Task prompt:
In two sentences, summarize the text below on the George Jones album You Oughta Be Here with Me.
***** Extract to read *****
You Oughta Be Here with Me is an album by American country music singer George Jones. This album was released in 1990 on Epic Records. It includes the singles "Hell Stays Open (All Night Long)" and "Six Foot Deep, Six Foot Down", neither of which charted.

Background
You Oughta Be Here With Me was Jones's last proper studio album with Epic.  Although the album featured several stirring performances, including the lead single "Hell Stays Open All Night Long" and the Roger Miller-penned title song, the single bombed and Jones made the switch to MCA, unceremoniously ending his relationship with producer Billy Sherrill and what was now Sony Music after 19 years.  Sherrill had produced Jones since 1971 and the body of work they created had resulted in one of the most successful producer/artist alliances in the history of country music.  Sherrill had actually retired with Jones as his only client.   Sherrill, who had scored massive hits producing Tammy Wynette and Charlie Rich among many others, had taken heat over the years for the drastic changes he'd wrought on the genre with his elaborate Phil Spector influenced productions, but as Jones biographer Bob Allen observes in the book George Jones: The Life and Times of a Honky Tonk Legend, "...despite his abiding fondness for full string orchestras, lush harmony vocals, and pop-style "wall of sound" productions, Sherrill had seldom strayed off the straight and narrow hard country path with Jones.  In fact, as a producer he was responsible for some of Jones's all-time artistic high-water marks.  More than once, he had rescued Jones from oblivion with his ability to hear the potential appeal of a song like "He Stopped Loving Her Today," even when Jones himself couldn't hear it.  No less important, Sherrill had a knack for coaxing, stroking and cajoling the always temperamental and impatient singer through numerous vocal takes and overdubs (a process Jones hated) until he captured on tape that elusive vocal performance he'd heard in his head."  Jones admitted in his 1996 memoir I Lived To Tell It All that Sherrill had saved his bacon more than once, writing "Rick Blackburn and Billy Sherrill were forever supportive of my career when it was under their guidance.  I never got any flak from the record label about my legal and criminal woes." The song "Someone That You Used To Know" was also featured in the series NCIS on season 10 episode 13, about 3/4 through the episode when Abby Sciuto (Pauley Perrette) had a flashback to her childhood years.
***** Available data *****
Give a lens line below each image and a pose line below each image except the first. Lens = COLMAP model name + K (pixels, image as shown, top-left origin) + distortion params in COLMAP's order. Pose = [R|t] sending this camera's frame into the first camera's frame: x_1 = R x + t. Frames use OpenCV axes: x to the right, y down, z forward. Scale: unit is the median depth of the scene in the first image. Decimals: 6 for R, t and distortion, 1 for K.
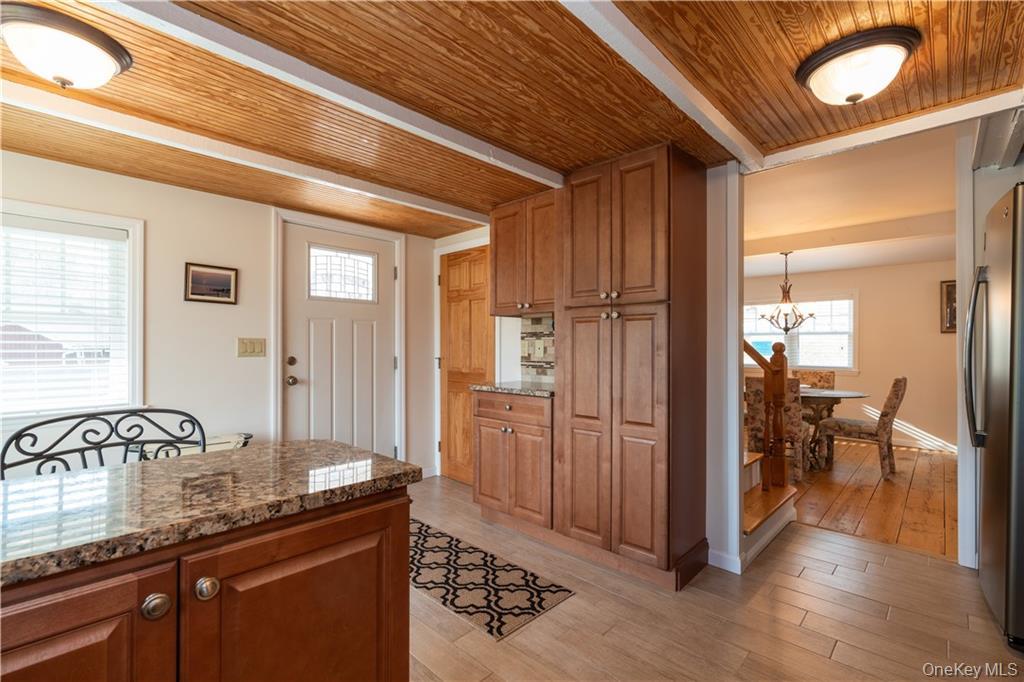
lens RADIAL K [[463.2, 0, 515.0], [0, 463.2, 344.4], [0, 0, 1]] dist [-0.011598, 0.003052]
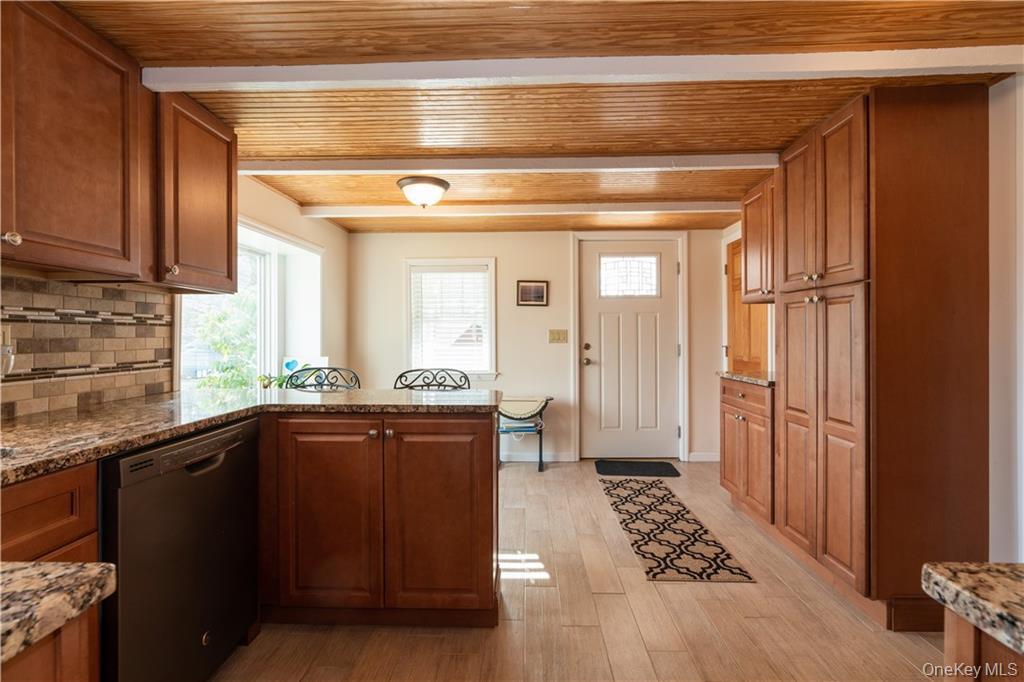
*****
Exercise response:
You Oughta Be Here with Me is a 1990 Epic Records album by American country music singer George Jones, and its singles "Hell Stays Open (All Night Long)" and "Six Foot Deep, Six Foot Down" both failed to chart. It was his last proper studio album with Epic; after its lead single bombed, Jones switched to MCA, ending a 19-year relationship with producer Billy Sherrill, who had produced him since 1971 and who, according to both biographer Bob Allen and Jones himself, had rescued him more than once.